Einmal ins Laufen gekommen wurden bald weitere heterodoxe Schulen hinzugenommen, etwa Ökologische Ökonomik, Institutionenökonomie und Institutionalismus, Evolutorische Ökonomik, die Österreichische Schule der Nationalökonomie und später auch die Experimentelle Wirtschaftsforschung. Ab 1995 ein weiterer Glücksfall: eine kritische BWL (Reinhard Pfriem, Josef Wieland, Eberhard Seidel) mit einem Schwerpunkt auf Nachhaltigkeitsthemen und ethischen Fragestellungen. Zu einem besonderen Steckenpferd entwickelte sich die Geschichte des ökonomischen Denkens, und hier insbesondere die reiche deutschsprachige Theorietradition, die meist unterschätzt, jedenfalls zu wenig zur Kenntnis genommen wird. Die erste theoriegeschichtliche Arbeit erschien 1993 - heute liegen etwa 180 Bücher zur Geschichte der Ökonomie und Philosophie vor.

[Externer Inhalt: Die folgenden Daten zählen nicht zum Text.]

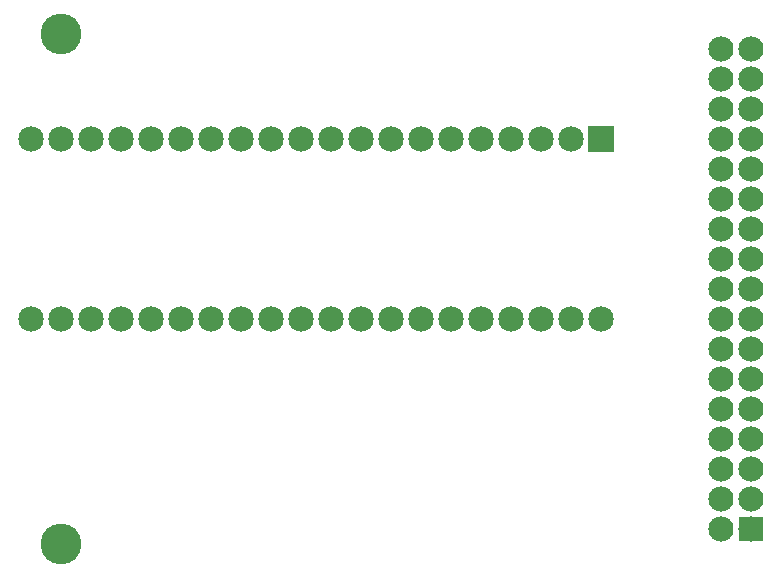
<source format=gts>
G04 MADE WITH FRITZING*
G04 WWW.FRITZING.ORG*
G04 DOUBLE SIDED*
G04 HOLES PLATED*
G04 CONTOUR ON CENTER OF CONTOUR VECTOR*
%ASAXBY*%
%FSLAX23Y23*%
%MOIN*%
%OFA0B0*%
%SFA1.0B1.0*%
%ADD10C,0.084000*%
%ADD11C,0.135984*%
%ADD12C,0.085000*%
%ADD13R,0.084000X0.084000*%
%ADD14R,0.085000X0.085000*%
%LNMASK1*%
G90*
G70*
G54D10*
X2398Y252D03*
X2398Y352D03*
X2398Y452D03*
X2398Y552D03*
X2398Y652D03*
X2398Y752D03*
X2398Y852D03*
X2398Y952D03*
X2398Y1052D03*
X2398Y1152D03*
X2398Y1252D03*
X2398Y1352D03*
X2398Y1452D03*
X2398Y1552D03*
X2398Y1652D03*
X2398Y1752D03*
X2398Y1852D03*
X2498Y252D03*
X2498Y352D03*
X2498Y452D03*
X2498Y552D03*
X2498Y652D03*
X2498Y752D03*
X2498Y852D03*
X2498Y952D03*
X2498Y1052D03*
X2498Y1152D03*
X2498Y1252D03*
X2498Y1352D03*
X2498Y1452D03*
X2498Y1552D03*
X2498Y1652D03*
X2498Y1752D03*
X2498Y1852D03*
G54D11*
X198Y1902D03*
X198Y202D03*
G54D12*
X1998Y1552D03*
X1998Y952D03*
X1898Y1552D03*
X1898Y952D03*
X1798Y1552D03*
X1798Y952D03*
X1698Y1552D03*
X1698Y952D03*
X1598Y1552D03*
X1598Y952D03*
X1498Y1552D03*
X1498Y952D03*
X1398Y1552D03*
X1398Y952D03*
X1298Y1552D03*
X1298Y952D03*
X1198Y1552D03*
X1198Y952D03*
X1098Y1552D03*
X1098Y952D03*
X998Y1552D03*
X998Y952D03*
X898Y1552D03*
X898Y952D03*
X798Y1552D03*
X798Y952D03*
X698Y1552D03*
X698Y952D03*
X598Y1552D03*
X598Y952D03*
X498Y1552D03*
X498Y952D03*
X398Y1552D03*
X398Y952D03*
X298Y1552D03*
X298Y952D03*
X198Y1552D03*
X198Y952D03*
X98Y1552D03*
X98Y952D03*
G54D13*
X2498Y252D03*
G54D14*
X1998Y1552D03*
G04 End of Mask1*
M02*
</source>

So hatte sich der Kern unseres Programms schon früh herausgebildet, wurde aber immer wieder durch neue Themen ergänzt und aktualisiert: Sozialpolitik, Verbändesoziologie, Umweltinformatik, Agrarökonomie, Wirtschaftsphilosophie, Gesellschaftsanalyse, Techniksoziologie, Städtebau, Immobilienwirtschaft, Digitalisierung, Bildungspolitik und vieles anderen kamen hinzu.
Inzwischen sind über 1500 Titel erschienen. Nicht wenige davon liegen in weiteren Auflagen vor, bis hin zur 9. Auflage. Entgegen dem Branchentrend und jeder wirtschaftlichen Vernunft legen wir großen Wert darauf, unsere Bücher möglichst lange lieferfähig zu halten. So sind noch 99% der bei uns erschienenen Bücher bis heute verfügbar.